*PROBLEM SET*
**a)** In the text on the space-filling polyhedron, what label did Michael Goldberg give the ten-of-diamonds decahedron in his 1982 paper?
**b)** Transcribe the text on the space-filling polyhedron word for word, from "In geometry, the" up to and including "of space-filling decahedra.".
(TEXT EXCERPT Opens)
Space-filling polyhedron

In geometry, the ten-of-diamonds decahedron is a space-filling polyhedron with 10 faces, 2 opposite rhombi with orthogonal major axes, connected by 8 identical isosceles triangle faces. Michael Goldberg named it after a playing card, as a 10-faced polyhedron with two opposite rhombic (diamond-shaped) faces. He catalogued it in a 1982 paper as 10-II, the second in a list of 26 known space-filling decahedra.

== Related polyhedra==
The ten-of-diamonds can be dissected in an octagonal cross-section between the two rhombic faces. It is a decahedron with 12 vertices, 20 edges, and 10 faces (4 triangles, 4 trapezoids, 1 rhombus, and 1 isotoxal octagon). Michael Goldberg labels this polyhedron 10-XXV, the 25th in a list of space-filling decahedra.
(TEXT EXCERPT Closes)
(RECORD EXCERPTS Opens)
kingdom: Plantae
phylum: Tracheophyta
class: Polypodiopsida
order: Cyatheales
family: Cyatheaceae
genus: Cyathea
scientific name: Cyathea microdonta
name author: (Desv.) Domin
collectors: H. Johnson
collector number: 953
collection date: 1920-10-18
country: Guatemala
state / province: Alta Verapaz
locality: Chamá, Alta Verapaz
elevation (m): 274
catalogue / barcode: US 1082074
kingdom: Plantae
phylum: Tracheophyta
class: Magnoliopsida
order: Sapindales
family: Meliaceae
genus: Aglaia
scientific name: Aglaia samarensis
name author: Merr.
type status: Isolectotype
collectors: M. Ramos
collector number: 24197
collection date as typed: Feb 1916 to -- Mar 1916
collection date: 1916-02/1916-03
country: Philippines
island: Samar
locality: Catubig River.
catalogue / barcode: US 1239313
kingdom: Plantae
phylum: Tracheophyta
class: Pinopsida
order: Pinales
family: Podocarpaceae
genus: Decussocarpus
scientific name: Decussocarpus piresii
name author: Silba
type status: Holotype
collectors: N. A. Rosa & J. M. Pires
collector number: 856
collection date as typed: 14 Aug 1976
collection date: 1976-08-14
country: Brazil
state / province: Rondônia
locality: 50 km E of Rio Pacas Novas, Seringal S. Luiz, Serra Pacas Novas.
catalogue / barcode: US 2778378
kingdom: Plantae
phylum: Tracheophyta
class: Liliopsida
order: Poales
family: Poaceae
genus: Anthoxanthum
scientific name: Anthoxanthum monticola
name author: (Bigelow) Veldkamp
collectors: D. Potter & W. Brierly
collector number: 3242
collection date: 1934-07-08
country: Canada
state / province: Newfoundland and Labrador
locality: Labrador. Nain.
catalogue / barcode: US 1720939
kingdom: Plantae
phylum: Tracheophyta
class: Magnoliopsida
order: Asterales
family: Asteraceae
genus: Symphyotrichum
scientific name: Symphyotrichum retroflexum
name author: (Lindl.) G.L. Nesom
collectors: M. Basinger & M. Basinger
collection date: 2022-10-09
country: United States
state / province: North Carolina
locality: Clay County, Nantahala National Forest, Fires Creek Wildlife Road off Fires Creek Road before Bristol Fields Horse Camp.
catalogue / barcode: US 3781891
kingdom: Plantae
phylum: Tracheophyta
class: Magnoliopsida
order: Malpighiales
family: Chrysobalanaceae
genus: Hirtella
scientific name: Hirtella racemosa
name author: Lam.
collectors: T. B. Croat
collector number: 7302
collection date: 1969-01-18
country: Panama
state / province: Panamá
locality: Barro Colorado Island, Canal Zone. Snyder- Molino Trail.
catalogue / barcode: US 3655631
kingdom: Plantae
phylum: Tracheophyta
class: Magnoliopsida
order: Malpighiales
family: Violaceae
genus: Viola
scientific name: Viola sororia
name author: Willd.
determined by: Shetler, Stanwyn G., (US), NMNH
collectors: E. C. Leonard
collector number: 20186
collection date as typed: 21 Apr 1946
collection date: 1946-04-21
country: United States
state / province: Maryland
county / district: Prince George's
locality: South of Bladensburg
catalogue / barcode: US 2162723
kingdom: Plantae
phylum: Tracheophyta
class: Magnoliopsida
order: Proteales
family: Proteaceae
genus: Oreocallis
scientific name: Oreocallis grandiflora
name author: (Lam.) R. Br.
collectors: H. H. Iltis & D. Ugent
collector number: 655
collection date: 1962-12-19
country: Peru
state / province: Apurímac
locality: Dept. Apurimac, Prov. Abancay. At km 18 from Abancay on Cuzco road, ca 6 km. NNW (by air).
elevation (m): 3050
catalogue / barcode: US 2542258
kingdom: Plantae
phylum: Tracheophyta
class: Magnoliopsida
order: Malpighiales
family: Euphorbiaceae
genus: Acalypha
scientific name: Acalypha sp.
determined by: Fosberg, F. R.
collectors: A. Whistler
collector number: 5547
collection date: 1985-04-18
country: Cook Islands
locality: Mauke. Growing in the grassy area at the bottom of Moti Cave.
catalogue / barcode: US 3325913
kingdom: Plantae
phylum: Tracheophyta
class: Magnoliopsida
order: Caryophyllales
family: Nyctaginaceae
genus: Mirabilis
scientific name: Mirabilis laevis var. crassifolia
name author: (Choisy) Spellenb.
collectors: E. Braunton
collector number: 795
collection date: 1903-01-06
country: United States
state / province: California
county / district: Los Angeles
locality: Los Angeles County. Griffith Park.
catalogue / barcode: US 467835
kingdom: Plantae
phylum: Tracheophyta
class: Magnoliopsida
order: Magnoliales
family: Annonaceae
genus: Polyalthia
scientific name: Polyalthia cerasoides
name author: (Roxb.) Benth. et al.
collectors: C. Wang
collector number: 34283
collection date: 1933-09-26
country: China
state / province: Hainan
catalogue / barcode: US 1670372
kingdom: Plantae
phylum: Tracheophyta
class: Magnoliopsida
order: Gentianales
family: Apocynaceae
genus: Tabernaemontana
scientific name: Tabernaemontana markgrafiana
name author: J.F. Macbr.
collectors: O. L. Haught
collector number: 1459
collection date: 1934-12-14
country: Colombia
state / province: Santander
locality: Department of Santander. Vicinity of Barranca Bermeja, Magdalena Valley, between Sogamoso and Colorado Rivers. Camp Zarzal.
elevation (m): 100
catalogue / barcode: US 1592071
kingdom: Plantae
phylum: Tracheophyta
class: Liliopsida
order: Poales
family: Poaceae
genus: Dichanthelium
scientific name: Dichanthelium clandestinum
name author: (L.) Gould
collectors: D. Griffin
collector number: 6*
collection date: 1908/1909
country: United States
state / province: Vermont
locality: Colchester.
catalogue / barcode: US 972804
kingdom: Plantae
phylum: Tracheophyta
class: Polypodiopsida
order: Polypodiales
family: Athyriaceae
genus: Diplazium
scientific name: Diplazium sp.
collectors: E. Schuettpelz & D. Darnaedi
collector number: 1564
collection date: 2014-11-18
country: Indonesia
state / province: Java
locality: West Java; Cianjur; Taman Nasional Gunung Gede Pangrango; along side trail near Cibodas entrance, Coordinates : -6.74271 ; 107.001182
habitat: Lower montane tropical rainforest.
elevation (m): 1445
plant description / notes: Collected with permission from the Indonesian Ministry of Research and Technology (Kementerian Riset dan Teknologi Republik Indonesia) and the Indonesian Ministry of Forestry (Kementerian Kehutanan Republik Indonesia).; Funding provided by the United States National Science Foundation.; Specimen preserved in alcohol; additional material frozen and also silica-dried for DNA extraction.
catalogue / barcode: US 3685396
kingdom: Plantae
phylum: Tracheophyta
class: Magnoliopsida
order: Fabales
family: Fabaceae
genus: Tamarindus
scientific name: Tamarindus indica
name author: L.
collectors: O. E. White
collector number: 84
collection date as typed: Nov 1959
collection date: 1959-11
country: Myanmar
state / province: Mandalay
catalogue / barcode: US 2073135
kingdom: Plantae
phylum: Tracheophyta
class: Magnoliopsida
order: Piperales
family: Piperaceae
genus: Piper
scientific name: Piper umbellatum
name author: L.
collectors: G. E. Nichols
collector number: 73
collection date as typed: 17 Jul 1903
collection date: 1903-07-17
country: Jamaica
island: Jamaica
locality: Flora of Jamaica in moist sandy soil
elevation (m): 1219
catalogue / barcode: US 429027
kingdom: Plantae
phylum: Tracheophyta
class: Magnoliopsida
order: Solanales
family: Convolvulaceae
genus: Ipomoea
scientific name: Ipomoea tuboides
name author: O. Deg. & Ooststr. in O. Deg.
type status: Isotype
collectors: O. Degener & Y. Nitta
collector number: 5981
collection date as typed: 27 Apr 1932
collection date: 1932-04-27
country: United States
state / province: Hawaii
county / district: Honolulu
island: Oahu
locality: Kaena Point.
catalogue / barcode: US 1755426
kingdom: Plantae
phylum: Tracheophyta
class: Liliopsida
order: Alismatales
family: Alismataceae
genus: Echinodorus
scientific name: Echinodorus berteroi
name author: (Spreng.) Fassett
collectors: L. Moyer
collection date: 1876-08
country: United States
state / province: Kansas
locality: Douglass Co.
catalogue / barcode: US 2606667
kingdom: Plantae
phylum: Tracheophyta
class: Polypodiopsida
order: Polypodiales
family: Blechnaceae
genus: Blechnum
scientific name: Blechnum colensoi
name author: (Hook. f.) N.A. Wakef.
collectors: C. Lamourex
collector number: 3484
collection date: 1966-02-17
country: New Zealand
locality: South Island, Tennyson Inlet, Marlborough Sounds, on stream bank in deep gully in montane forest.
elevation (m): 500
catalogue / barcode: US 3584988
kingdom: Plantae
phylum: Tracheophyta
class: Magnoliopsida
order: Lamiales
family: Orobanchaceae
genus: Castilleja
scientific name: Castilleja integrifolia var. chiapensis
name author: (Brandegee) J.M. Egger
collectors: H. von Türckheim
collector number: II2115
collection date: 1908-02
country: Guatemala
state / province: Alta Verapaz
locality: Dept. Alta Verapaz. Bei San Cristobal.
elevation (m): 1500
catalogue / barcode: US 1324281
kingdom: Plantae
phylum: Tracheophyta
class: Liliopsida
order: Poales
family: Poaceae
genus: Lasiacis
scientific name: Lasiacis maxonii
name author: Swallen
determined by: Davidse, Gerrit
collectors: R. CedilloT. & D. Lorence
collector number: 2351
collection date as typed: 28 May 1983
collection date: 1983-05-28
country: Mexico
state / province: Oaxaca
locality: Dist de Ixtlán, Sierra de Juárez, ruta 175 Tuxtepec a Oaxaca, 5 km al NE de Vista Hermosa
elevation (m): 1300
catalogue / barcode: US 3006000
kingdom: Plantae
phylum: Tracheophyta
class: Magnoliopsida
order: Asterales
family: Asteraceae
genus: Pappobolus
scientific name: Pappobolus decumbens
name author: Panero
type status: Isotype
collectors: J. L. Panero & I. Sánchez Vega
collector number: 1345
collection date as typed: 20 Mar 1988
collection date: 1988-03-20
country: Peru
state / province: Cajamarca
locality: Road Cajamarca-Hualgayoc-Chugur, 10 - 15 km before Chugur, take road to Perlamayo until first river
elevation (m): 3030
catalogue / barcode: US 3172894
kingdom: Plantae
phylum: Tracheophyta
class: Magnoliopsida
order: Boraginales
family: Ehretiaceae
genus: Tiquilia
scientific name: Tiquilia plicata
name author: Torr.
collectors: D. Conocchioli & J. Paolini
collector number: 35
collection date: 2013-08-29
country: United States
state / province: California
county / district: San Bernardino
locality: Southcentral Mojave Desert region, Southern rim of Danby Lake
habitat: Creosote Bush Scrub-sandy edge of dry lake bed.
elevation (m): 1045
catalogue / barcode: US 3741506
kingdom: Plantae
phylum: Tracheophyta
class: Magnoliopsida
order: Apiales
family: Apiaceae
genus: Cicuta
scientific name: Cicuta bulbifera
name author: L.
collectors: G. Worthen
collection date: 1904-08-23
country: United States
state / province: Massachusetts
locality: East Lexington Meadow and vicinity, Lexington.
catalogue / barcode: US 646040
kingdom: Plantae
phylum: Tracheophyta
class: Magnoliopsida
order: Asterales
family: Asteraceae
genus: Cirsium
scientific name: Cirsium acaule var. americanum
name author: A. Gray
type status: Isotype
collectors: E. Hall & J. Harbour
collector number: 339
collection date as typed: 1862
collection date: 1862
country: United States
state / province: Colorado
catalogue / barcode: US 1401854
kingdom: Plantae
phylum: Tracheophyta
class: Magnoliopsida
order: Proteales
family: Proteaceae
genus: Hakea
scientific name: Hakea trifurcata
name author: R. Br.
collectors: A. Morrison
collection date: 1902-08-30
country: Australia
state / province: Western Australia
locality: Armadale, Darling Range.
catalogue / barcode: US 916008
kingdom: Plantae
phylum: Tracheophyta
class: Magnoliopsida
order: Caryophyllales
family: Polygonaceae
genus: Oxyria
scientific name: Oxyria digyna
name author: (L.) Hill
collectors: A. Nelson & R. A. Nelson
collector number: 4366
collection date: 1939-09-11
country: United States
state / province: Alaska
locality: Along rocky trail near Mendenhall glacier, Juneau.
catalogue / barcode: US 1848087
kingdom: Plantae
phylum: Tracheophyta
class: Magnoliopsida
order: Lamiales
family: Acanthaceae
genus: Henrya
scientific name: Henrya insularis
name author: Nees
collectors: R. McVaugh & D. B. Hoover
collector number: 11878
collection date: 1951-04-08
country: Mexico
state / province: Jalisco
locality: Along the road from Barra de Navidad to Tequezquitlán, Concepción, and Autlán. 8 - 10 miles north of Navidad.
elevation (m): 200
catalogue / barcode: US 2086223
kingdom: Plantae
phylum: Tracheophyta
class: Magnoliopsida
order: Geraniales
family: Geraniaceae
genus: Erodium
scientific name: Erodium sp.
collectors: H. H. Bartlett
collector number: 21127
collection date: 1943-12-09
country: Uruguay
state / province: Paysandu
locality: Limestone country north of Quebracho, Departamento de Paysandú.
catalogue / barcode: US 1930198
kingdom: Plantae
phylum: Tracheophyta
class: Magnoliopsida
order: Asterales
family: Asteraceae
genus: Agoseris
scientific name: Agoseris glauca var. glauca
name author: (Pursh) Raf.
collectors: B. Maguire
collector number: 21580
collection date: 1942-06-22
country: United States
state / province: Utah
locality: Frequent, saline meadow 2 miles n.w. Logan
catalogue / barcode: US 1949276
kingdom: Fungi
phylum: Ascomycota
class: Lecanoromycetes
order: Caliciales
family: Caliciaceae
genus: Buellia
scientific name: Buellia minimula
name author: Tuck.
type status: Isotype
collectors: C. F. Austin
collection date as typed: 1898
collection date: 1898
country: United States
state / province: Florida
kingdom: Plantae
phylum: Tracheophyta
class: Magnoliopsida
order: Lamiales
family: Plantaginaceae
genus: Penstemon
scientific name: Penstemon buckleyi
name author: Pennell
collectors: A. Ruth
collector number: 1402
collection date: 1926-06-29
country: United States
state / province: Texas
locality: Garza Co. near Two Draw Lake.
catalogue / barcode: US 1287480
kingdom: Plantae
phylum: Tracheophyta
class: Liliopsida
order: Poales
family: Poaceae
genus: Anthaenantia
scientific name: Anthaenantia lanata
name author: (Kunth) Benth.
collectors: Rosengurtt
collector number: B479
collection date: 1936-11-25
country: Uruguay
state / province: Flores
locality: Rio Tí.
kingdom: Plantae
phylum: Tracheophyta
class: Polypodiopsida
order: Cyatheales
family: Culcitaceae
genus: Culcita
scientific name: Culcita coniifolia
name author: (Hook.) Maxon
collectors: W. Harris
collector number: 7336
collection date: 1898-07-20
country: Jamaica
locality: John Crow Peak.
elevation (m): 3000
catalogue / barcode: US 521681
(RECORD EXCERPTS Closes)
*PER-TASK ANSWERS*
**a)** 10-II

**b)**
In geometry, the ten-of-diamonds decahedron is a space-filling polyhedron with 10 faces, 2 opposite rhombi with orthogonal major axes, connected by 8 identical isosceles triangle faces. Michael Goldberg named it after a playing card, as a 10-faced polyhedron with two opposite rhombic (diamond-shaped) faces. He catalogued it in a 1982 paper as 10-II, the second in a list of 26 known space-filling decahedra.

== Related polyhedra==
The ten-of-diamonds can be dissected in an octagonal cross-section between the two rhombic faces. It is a decahedron with 12 vertices, 20 edges, and 10 faces (4 triangles, 4 trapezoids, 1 rhombus, and 1 isotoxal octagon). Michael Goldberg labels this polyhedron 10-XXV, the 25th in a list of space-filling decahedra.